▶ **EXERCISE DESCRIPTION**
Write out exactly the lines from the one containing "Не взирая на" through the last line of the records below, both included, and leave out any pictures.

Saved data entries:
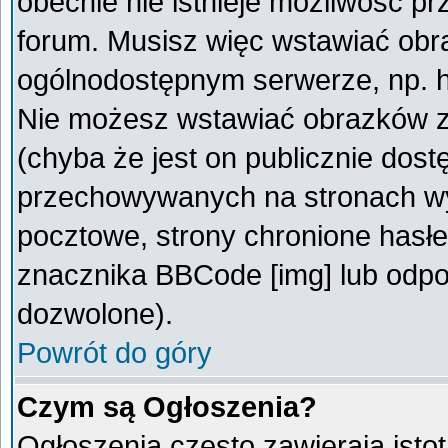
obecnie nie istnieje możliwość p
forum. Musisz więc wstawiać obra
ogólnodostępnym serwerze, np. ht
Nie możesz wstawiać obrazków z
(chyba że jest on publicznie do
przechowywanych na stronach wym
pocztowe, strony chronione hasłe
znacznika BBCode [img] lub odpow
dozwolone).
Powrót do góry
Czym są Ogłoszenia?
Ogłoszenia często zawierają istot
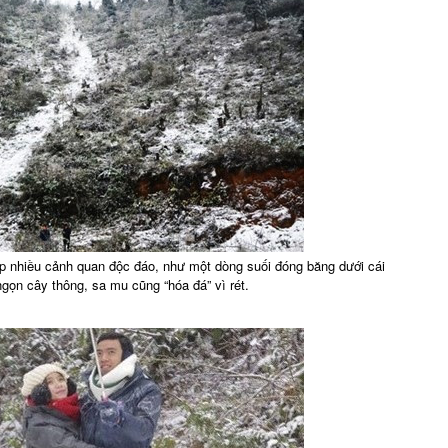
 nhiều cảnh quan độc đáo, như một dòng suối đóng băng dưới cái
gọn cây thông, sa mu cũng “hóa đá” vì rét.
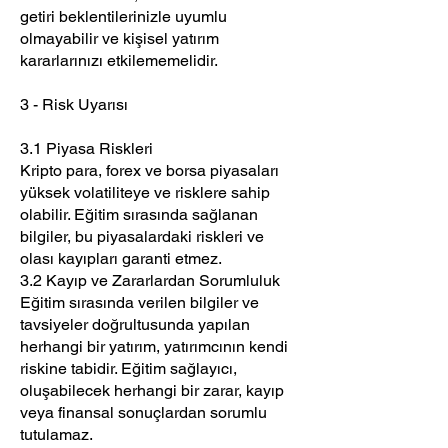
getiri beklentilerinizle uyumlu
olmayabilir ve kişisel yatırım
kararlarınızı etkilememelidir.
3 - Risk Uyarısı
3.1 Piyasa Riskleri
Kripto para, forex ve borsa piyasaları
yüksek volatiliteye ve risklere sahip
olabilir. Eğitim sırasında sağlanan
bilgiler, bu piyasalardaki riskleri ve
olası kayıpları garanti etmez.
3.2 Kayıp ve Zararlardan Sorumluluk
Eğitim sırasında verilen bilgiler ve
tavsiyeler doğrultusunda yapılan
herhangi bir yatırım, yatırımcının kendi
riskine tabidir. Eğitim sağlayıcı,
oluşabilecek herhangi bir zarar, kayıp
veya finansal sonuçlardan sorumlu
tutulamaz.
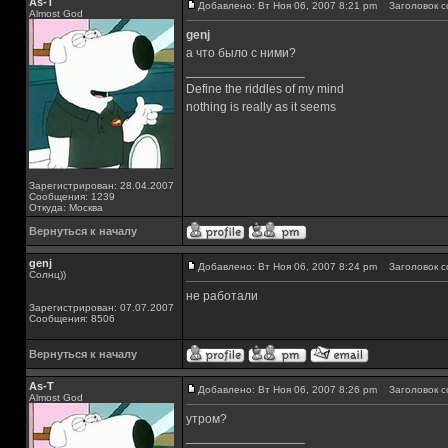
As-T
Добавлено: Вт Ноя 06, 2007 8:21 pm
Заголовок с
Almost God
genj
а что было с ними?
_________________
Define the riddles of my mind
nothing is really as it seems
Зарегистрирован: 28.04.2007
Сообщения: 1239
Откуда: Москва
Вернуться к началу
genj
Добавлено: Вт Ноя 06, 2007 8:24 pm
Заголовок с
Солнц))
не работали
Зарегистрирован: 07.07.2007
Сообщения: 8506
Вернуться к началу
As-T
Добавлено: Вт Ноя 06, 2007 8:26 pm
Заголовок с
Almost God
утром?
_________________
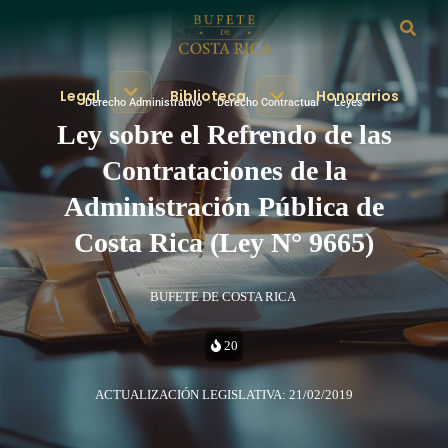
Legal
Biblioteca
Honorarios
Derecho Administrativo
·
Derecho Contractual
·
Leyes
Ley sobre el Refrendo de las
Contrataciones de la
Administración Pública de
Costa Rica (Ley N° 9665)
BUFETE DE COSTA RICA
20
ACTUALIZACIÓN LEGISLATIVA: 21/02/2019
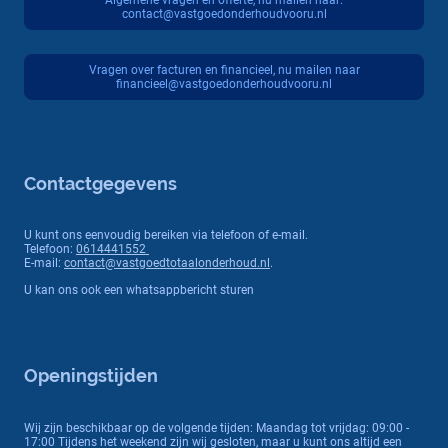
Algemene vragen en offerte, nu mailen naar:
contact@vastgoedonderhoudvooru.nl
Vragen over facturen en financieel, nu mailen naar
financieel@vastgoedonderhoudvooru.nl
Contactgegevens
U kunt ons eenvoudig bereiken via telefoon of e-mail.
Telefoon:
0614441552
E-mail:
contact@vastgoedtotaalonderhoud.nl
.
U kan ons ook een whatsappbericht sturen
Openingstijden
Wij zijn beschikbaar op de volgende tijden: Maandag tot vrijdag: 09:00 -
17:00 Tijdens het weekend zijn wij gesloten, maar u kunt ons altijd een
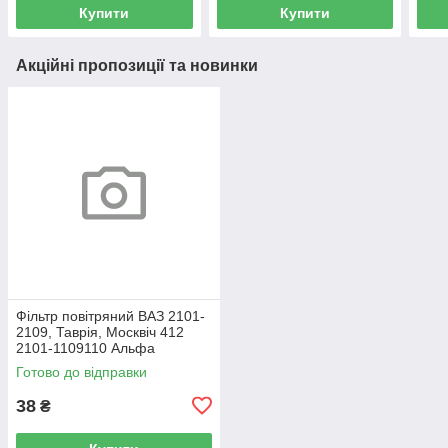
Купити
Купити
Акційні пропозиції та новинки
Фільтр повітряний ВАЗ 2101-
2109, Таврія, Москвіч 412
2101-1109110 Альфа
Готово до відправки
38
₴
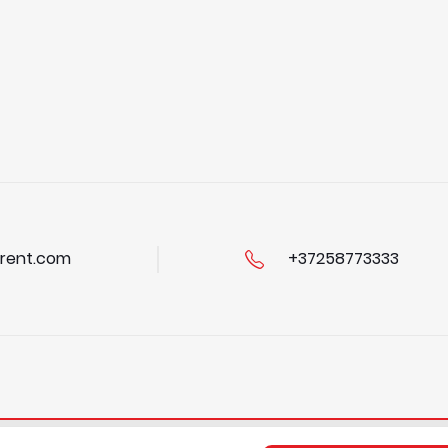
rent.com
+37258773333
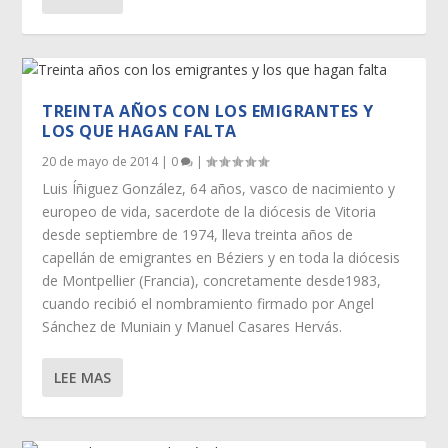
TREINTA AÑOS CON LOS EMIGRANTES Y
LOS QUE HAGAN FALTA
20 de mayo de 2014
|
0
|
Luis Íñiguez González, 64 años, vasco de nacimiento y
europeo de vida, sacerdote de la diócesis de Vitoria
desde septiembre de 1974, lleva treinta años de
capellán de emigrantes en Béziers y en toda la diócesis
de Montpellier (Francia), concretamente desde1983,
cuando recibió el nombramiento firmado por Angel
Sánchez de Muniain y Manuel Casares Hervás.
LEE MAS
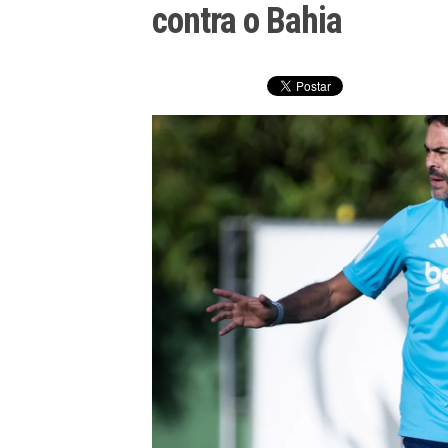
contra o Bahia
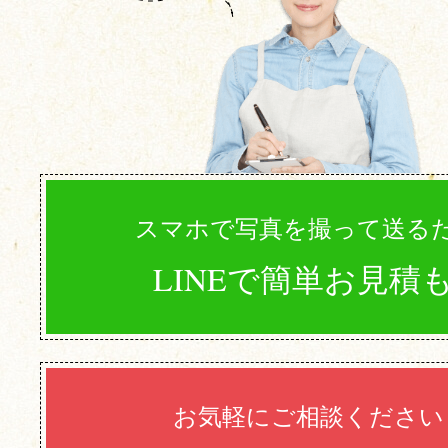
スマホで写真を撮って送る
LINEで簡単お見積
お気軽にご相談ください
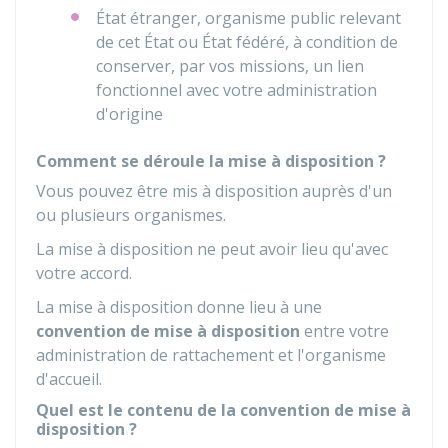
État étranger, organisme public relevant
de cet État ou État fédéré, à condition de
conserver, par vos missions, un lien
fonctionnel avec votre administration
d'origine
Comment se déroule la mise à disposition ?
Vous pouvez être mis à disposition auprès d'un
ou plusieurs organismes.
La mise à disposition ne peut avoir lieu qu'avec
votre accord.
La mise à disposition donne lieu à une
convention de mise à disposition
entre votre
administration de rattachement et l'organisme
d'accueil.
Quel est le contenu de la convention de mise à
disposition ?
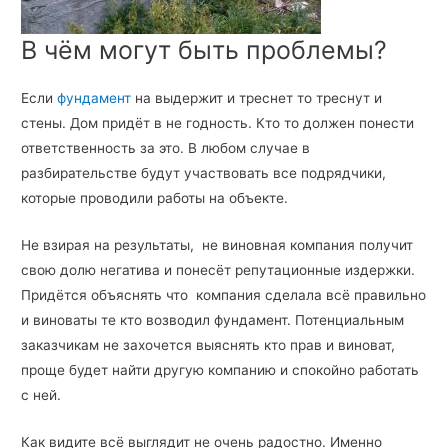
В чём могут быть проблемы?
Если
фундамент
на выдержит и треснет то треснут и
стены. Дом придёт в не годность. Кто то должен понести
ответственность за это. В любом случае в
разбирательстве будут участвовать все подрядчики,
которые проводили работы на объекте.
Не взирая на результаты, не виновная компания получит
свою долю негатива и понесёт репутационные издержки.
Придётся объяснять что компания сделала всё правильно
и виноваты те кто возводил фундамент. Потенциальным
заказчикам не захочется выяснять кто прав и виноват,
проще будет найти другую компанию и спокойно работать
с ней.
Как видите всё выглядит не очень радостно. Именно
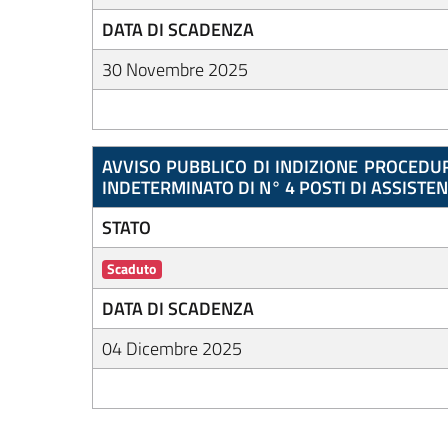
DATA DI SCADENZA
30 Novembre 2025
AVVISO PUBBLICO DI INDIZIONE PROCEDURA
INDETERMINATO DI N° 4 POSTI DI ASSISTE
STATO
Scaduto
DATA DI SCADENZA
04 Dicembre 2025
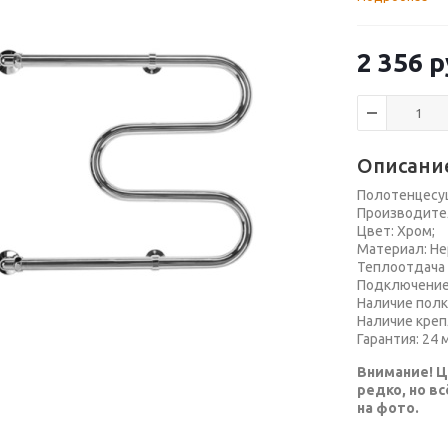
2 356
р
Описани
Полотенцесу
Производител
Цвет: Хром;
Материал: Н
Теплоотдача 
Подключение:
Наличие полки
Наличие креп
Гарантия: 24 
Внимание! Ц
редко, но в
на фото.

▶ **ANSWER SECTION**
Не взирая на результаты, не виновная компания получит
свою долю негатива и понесёт репутационные издержки.
Придётся объяснять что компания сделала всё правильно
и виноваты те кто возводил фундамент. Потенциальным
заказчикам не захочется выяснять кто прав и виноват,
проще будет найти другую компанию и спокойно работать
с ней.
Как видите всё выглядит не очень радостно. Именно
DATA DI SCADENZA
30 Novembre 2025
AVVISO PUBBLICO DI INDIZIONE PROCEDURA
INDETERMINATO DI N° 4 POSTI DI ASSISTE
STATO
Scaduto
DATA DI SCADENZA
04 Dicembre 2025
2 356
р
Описани
Полотенцесу
Производител
Цвет: Хром;
Материал: Н
Теплоотдача 
Подключение:
Наличие полки
Наличие креп
Гарантия: 24 
Внимание! Ц
редко, но в
на фото.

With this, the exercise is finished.